[INFORMATION SUPPLIED]
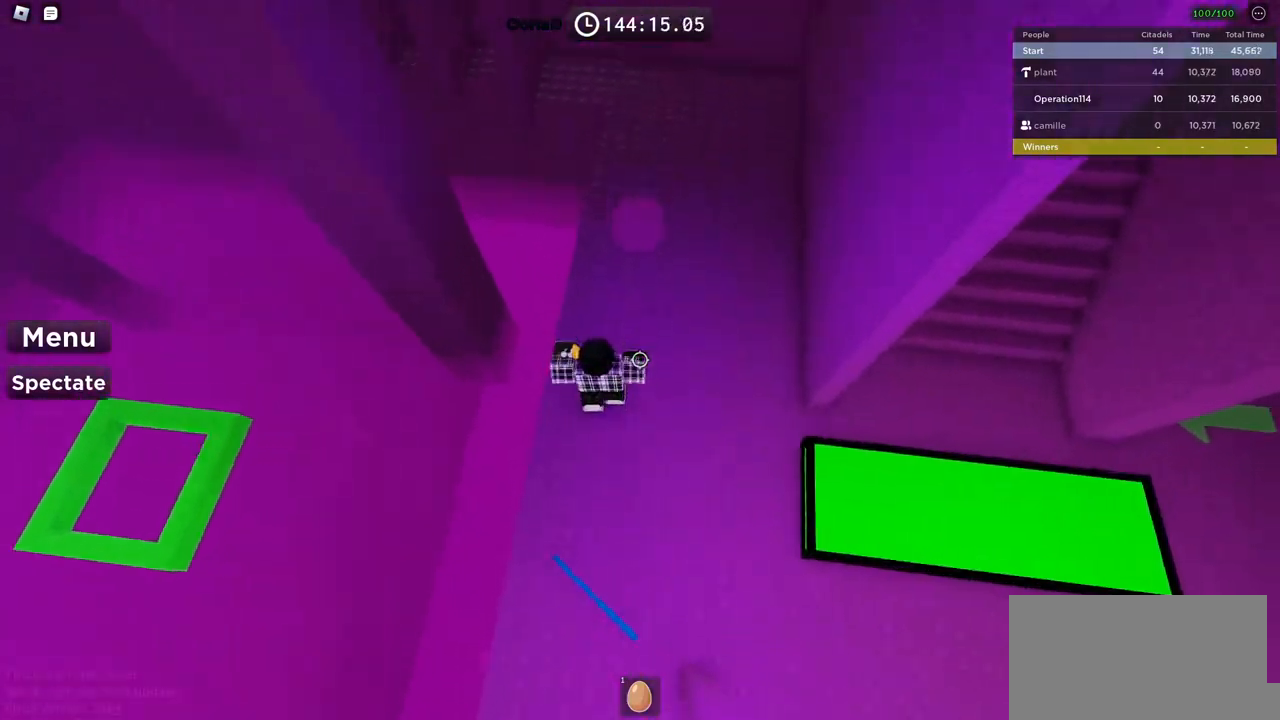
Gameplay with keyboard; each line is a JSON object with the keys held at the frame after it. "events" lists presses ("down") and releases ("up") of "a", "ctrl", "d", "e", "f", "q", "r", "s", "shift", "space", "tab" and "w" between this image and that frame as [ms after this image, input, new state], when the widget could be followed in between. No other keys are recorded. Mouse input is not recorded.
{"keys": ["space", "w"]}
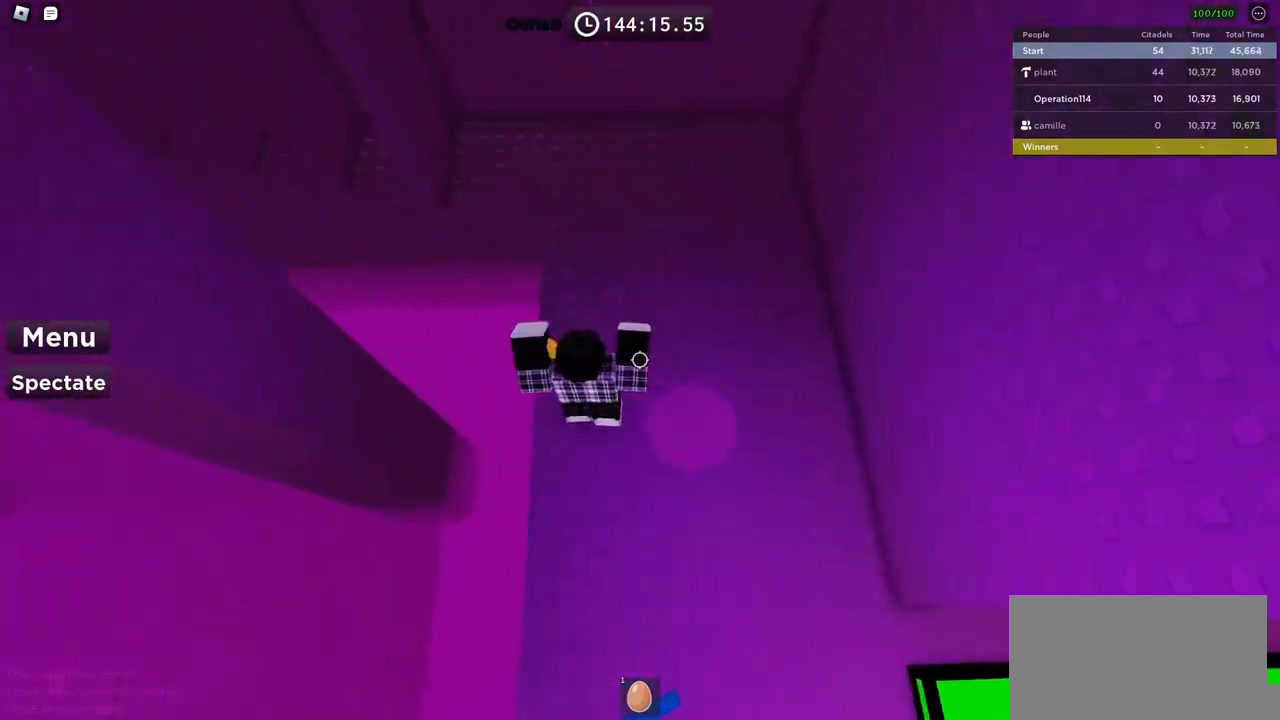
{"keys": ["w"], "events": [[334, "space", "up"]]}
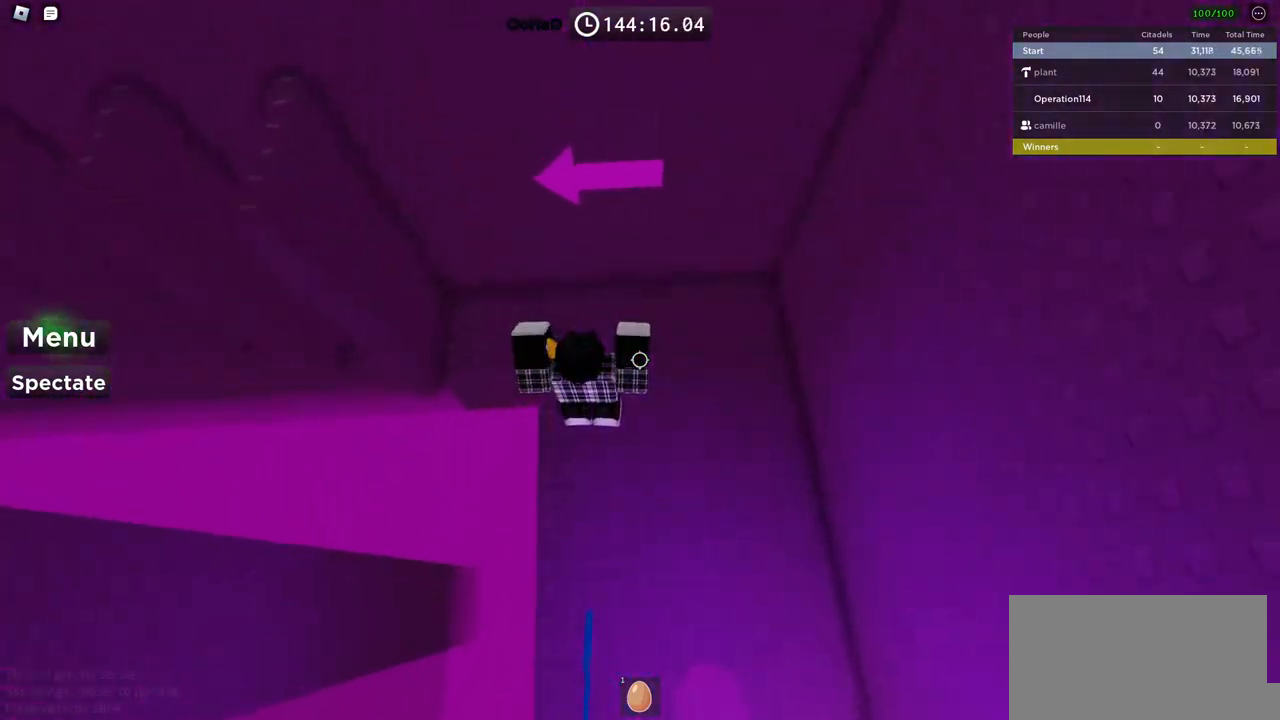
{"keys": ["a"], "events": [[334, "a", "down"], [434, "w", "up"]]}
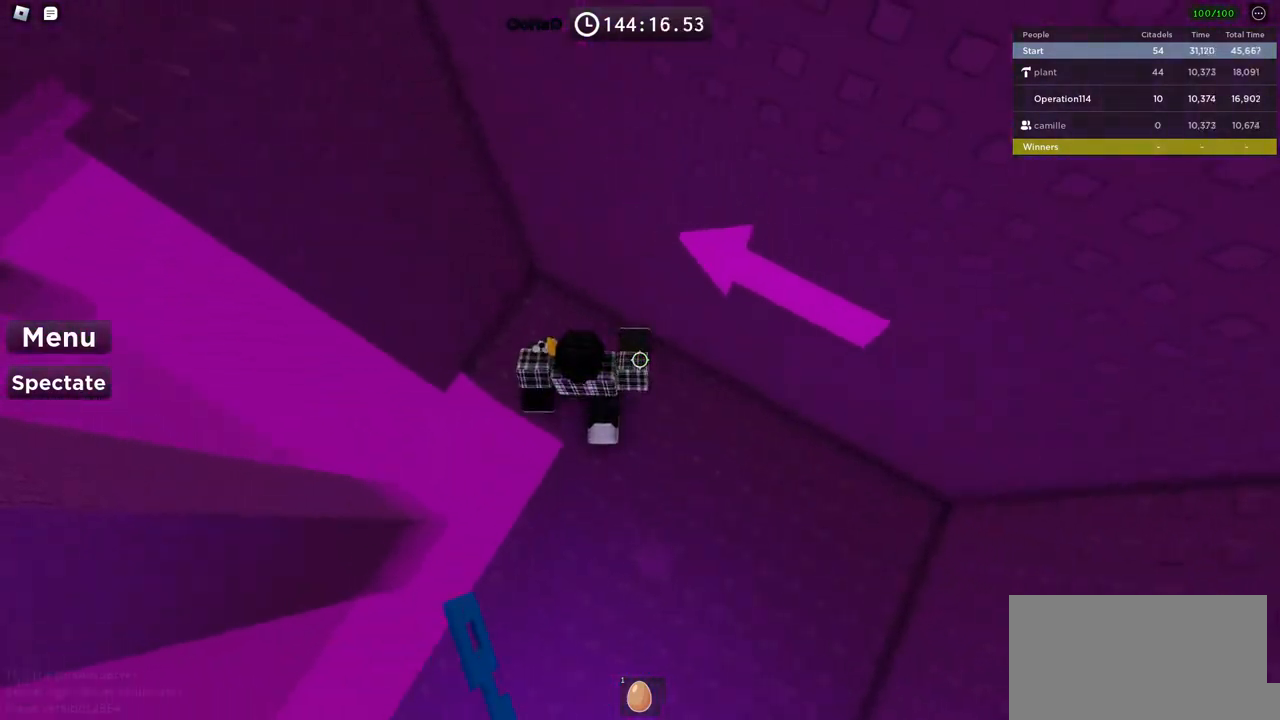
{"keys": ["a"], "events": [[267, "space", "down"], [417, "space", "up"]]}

[EXERCISE DETAILS] Copy the lines above exactly. Do not include pictures.

[EXERCISE OUTPUT]
Gameplay with keyboard; each line is a JSON object with the keys held at the frame after it. "events" lists presses ("down") and releases ("up") of "a", "ctrl", "d", "e", "f", "q", "r", "s", "shift", "space", "tab" and "w" between this image and that frame as [ms after this image, input, new state], when the widget could be followed in between. No other keys are recorded. Mouse input is not recorded.
{"keys": ["space", "w"]}
{"keys": ["w"], "events": [[334, "space", "up"]]}
{"keys": ["a"], "events": [[334, "a", "down"], [434, "w", "up"]]}
{"keys": ["a"], "events": [[267, "space", "down"], [417, "space", "up"]]}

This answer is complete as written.